Huit jeunes artistes embauchés pendant un an et demi par le CDN de Toulouse et à son initiative dans le dispositif Atelier Cité, entament de leur côté à quelques centaines de mètres du Théâtre de la Cité, la lecture d'un texte de Tristan Choisel. Une séance dans la salle du Théâtre Sorano, animée par son directeur Sébastien Bournac, en vue de représentations hors les murs : 

Faire une lecture, mettre en espace des textes, cela offre beaucoup plus de souplesse. On peut imaginer d'aller à la rencontre de nouveaux spectateurs , spectatrices, auditeurs et auditrices, dans des lieux non dédiés.
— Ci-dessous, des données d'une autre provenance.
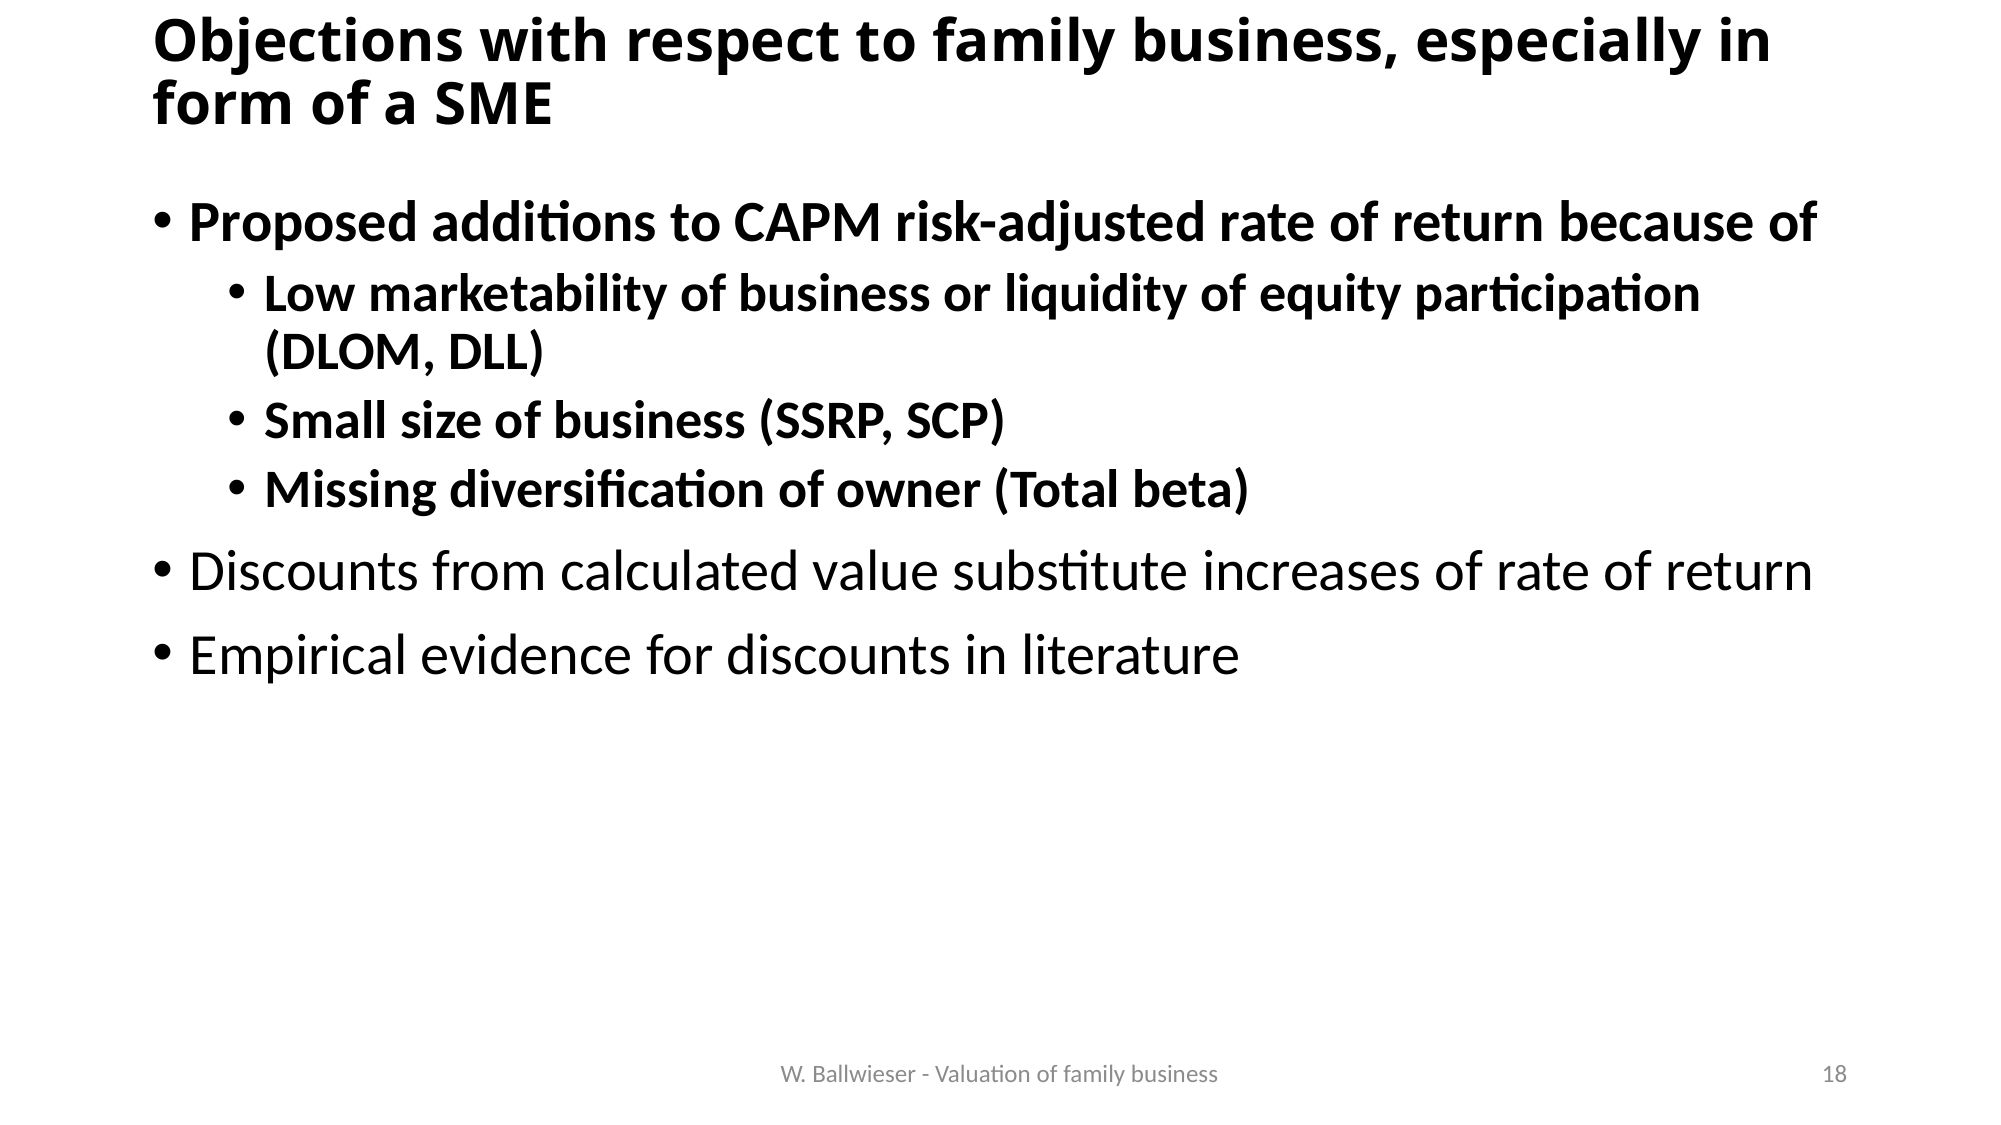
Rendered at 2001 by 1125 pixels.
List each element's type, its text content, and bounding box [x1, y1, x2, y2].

slide_number 18 [1412, 1042, 1863, 1103]
footer W. Ballwieser - Valuation of family business [662, 1042, 1338, 1103]
list Proposed additions to CAPM risk-adjusted rate of return because of Low marketability of business or liquidity of equity participation (DLOM, DLL) Small size of business (SSRP, SCP) Missing diversification of owner (Total beta) Discounts from calculated value substitute increases of rate of return Empirical evidence for discounts in literature [137, 183, 1863, 1014]
title Objections with respect to family business, especially in form of a SME [137, 0, 1863, 149]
On est obligé de se réinventer dans le rapport avec le public et d'inventer de nouveaux espaces de rencontres.  

 Sur la scène du Théâtre Sorano, son directeur Sébastien Bournac, casquette sur la tête, anime une séance de lecture de textes par la troupe éphémère de l'"Atelier Cité", en vue de représentations hors les murs.
Sur la scène du Théâtre Sorano, son directeur Sébastien Bournac, casquette sur la tête, anime une séance de lecture de textes par la troupe éphémère de l'"Atelier Cité", en vue de représentations hors les murs.
© Radio France - Benoît Grossin

Marie, 30 ans, sortante de l'ERACM, l'École régionale d'acteurs de Cannes et Marseille, s'interroge sur sa chance de participer à l'aventure : 

La chance de pouvoir encore travailler. Pour autant, on crée, mais dans quel but ? On n'a pas de public nécessairement, on ne rencontre pas tous les artistes qu'on aurait pu rencontrer, on ne profite pas d'un CDN vivant, plein et joyeux. Peut-être qu'il va falloir se réinventer et inventer d'autres formes de rencontres avec le public, d'autres formes d'art, rester alerte et engagé politiquement.
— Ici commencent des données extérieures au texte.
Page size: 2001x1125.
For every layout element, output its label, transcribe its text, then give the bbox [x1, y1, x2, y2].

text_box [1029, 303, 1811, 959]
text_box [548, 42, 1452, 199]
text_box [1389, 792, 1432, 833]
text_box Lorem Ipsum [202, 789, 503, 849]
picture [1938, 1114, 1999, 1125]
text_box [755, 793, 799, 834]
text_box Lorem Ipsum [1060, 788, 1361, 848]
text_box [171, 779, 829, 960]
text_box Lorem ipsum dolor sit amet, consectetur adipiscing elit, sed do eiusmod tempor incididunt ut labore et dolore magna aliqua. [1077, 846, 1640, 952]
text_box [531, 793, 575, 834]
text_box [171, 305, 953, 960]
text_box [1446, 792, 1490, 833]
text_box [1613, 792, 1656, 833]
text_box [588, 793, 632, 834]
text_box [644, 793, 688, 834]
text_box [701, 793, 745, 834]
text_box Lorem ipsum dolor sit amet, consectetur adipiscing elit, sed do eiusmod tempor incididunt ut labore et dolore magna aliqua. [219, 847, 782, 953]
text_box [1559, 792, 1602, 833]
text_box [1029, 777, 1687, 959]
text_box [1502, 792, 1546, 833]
Dans cette troupe éphémère, Simon, 27 ans, le seul metteur en scène qui sort de l'école du Théâtre national de Strasbourg, exprime aussi des revendications pour les jeunes dans le théâtre public. 

On est bloqué intellectuellement, on est bloqué émotionnellement. On ne va pas jusqu'au bout d'une action, donc c'est juste continuer à se former entre nous. Peut-être que la sortie la plus intelligente de cette crise sanitaire serait de trouver une vraie place pour la jeunesse, d'arrêter de nous foutre dans des cases d'émergence et de nous dire comment on irradie un petit peu plus les plateaux. Pour faire revenir un public dans les salles aussi, cela aide d'être un petit peu courageux à cet endroit-là.  

Et pour le Théâtre de la Cité, il faudra sans doute attendre. Quelle que soit la situation sanitaire, à la fin du mois de juin et jusqu’à la mi-septembre, le centre dramatique national de Toulouse sera fermé, pour travaux. 

Le Théâtre de la Cité, centre dramatique national de Toulouse, occupé depuis le 11 mars par des intermittents du spectacle et par des jeunes étudiants et artistes émergents.
Le Théâtre de la Cité, centre dramatique national de Toulouse, occupé depuis le 11 mars par des intermittents du spectacle et par des jeunes étudiants et artistes émergents.